The new management even thought, before turning back, of canceling an exhibition devoted to Jean Paul Riopelle to mark his hundredth birthday. Why? Too white, Jean Paul. Clear. Or at least he’ll back off next time.

If we hadn’t lost the true meaning of the words, it would seem that this anti-white discourse is pure and simple racism.

purge the impure

Be that as it may, to carry out this revolution at the museum, a lot of people had to be fired. Qualified experts. But they were associated with the Old Regime, that of culture.

But how react the liquidated of the revolution, interviewed by The duty?

Are they angry? Are they rebelling? Well no. They have had their heads cut off professionally but they still profess their adherence to the diversity revolution.

In other words, they applaud those who curse them, and even hunted and humiliated, they reaffirm their adherence to this totalitarian ideology.

Because they believe in it despite everything?
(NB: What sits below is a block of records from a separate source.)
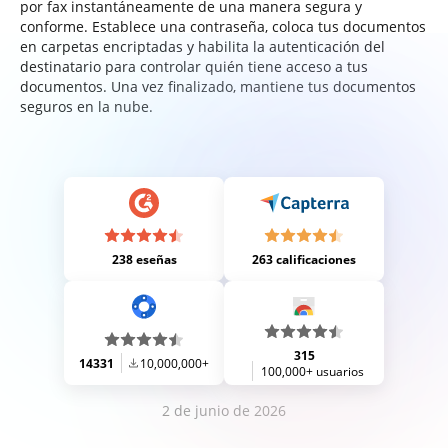
por fax instantáneamente de una manera segura y
conforme. Establece una contraseña, coloca tus documentos
en carpetas encriptadas y habilita la autenticación del
destinatario para controlar quién tiene acceso a tus
documentos. Una vez finalizado, mantiene tus documentos
seguros en la nube.
238 eseñas
263 calificaciones
315
14331
10,000,000+
100,000+ usuarios
2 de junio de 2026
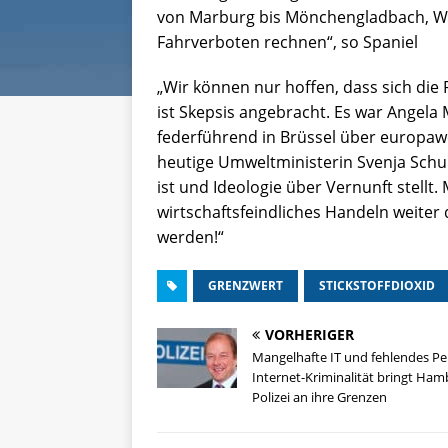
von Marburg bis Mönchengladbach, We
Fahrverboten rechnen“, so Spaniel
„Wir können nur hoffen, dass sich die
ist Skepsis angebracht. Es war Angela 
federführend in Brüssel über europawe
heutige Umweltministerin Svenja Schulz
ist und Ideologie über Vernunft stellt
wirtschaftsfeindliches Handeln weiter
werden!“
GRENZWERT
STICKSTOFFDIOXID
VORHERIGER
Mangelhafte IT und fehlendes Pe
Internet-Kriminalität bringt Ha
Polizei an ihre Grenzen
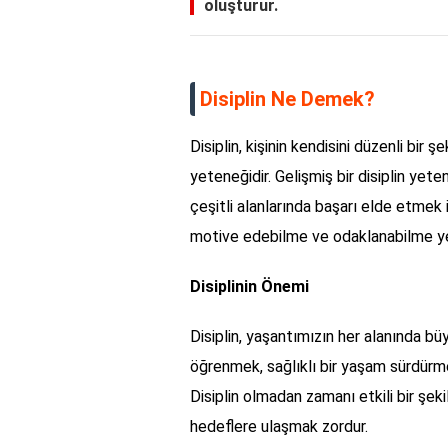
oluşturur.
Disiplin Ne Demek?
Disiplin, kişinin kendisini düzenli bir
yeteneğidir. Gelişmiş bir disiplin ye
çeşitli alanlarında başarı elde etmek iç
motive edebilme ve odaklanabilme yete
Disiplinin Önemi
Disiplin, yaşantımızın her alanında b
öğrenmek, sağlıklı bir yaşam sürdürmek 
Disiplin olmadan zamanı etkili bir şe
hedeflere ulaşmak zordur.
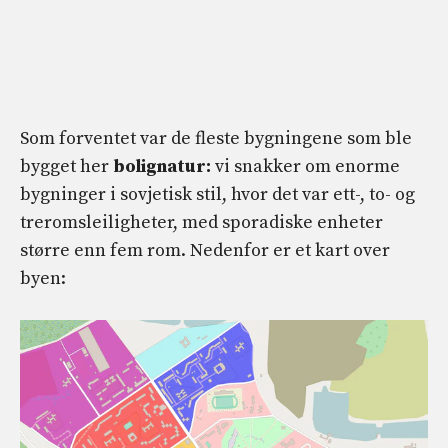
Som forventet var de fleste bygningene som ble
bygget her
bolignatur:
vi snakker om enorme
bygninger i sovjetisk stil, hvor det var ett-, to- og
treromsleiligheter, med sporadiske enheter
større enn fem rom. Nedenfor er et kart over
byen:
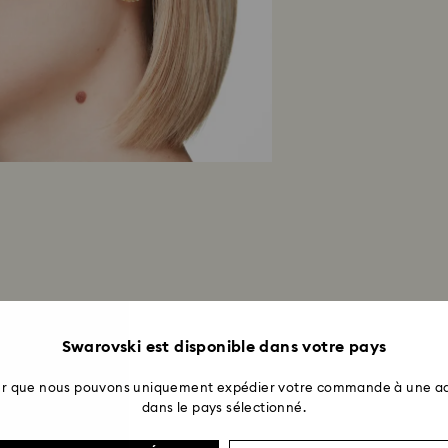
Swarovski est disponible dans votre pays
ter que nous pouvons uniquement expédier votre commande à une ad
dans le pays sélectionné.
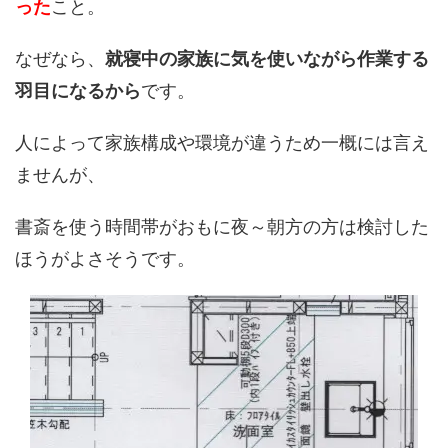
った
こと。
なぜなら、
就寝中の家族に気を使いながら作業する
羽目になるから
です。
人によって家族構成や環境が違うため一概には言え
ませんが、
書斎を使う時間帯がおもに夜～朝方の方は検討した
ほうがよさそうです。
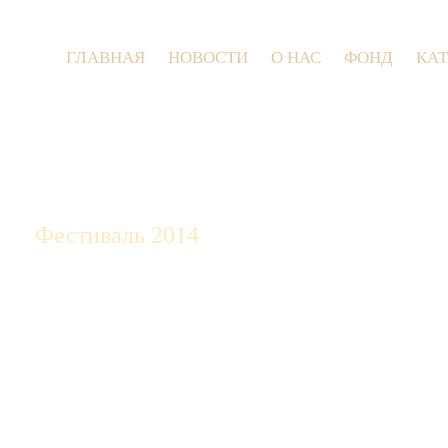
ГЛАВНАЯ
НОВОСТИ
О НАС
ФОНД
КА
9 
Фестиваль 2014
Because they hope to be socially reintegrated one day and, for that, believe it necessary to maintain their official adherence to the diversity regime? Because they are afraid of losing what they have left if they dare to show public defiance of this ideology? Because they keep their true reflections for their loved ones, hoping however not to be denounced?

We may also see a neurosis in it: they adhere to a revolution which cuts off their heads professionally, which condemns them to the social death penalty, and is sorry regarding it – they would have hoped to be spared. The revolution always devours its children and works to purge those who do not follow its rhythm.

Let us quote this extract from a text published on Radio-Canada which represents this logic well.

“The former curator at the National Gallery of Canada and signatory of the letter sent to Pablo Rodriguez, which raised concerns regarding dismissals at the NGC, Diana Nemiroff, says she is not once morest the decolonization of works in our museums. “It’s more the rhythm that worries us.” (Note that these words were suggested to him by Alain Gravel.)

I would also take the liberty of quoting at length from the article by Stéphane Baillargeon, from the To have to. It gives us a good idea of ​​this state of mind.

“UQAM museology professor Jean-Philipe Uzel sees in this upheaval “a perfect example” of decolonization. “All institutions are moving towards inclusion, diversity and inclusion (EDI), universities and museums alike, but the NGC is going even further by adding the dimensions of justice and accessibility […]. We must make this observation: museums are colonial institutions and they must be transformed. Which creates tension, that’s for sure. It is a painful process.”

The professor approves of this transfer, but is surprised by the dismissal in mid-November of Greg A. Hill, senior curator of Aboriginal art, which seems to contradict the foundations and objectives of the strategic plan.

Mr. Hill also sees a paradox in it, and he finds it hard to explain. He says to To have to to have been consulted and to have participated like many other employees in the definition of the revolutionary project.

“I still believe in it,” he said. I believe the Museum is moving in the right direction, even in turmoil. I also believe that the elimination of my position is contradictory. There is no public statement from the Museum to explain how the disappearance of my position helps the implementation of the strategic plan. I have been wondering for days regarding leadership for Indigenous ways and decolonization.”

Note, however, the notable and significant dissidence of Marc Mayer, the former director of the Museum, who accuses the new administration of carrying out a revolution in the spirit of the Russian revolution. He is absolutely right. It might also have referred to the Chinese Cultural Revolution.

Because it is a real revolution that is sweeping the Western world, and which imposes, through the diverse regime, an experience of ideological and social re-education on a large scale, of a totalitarian nature.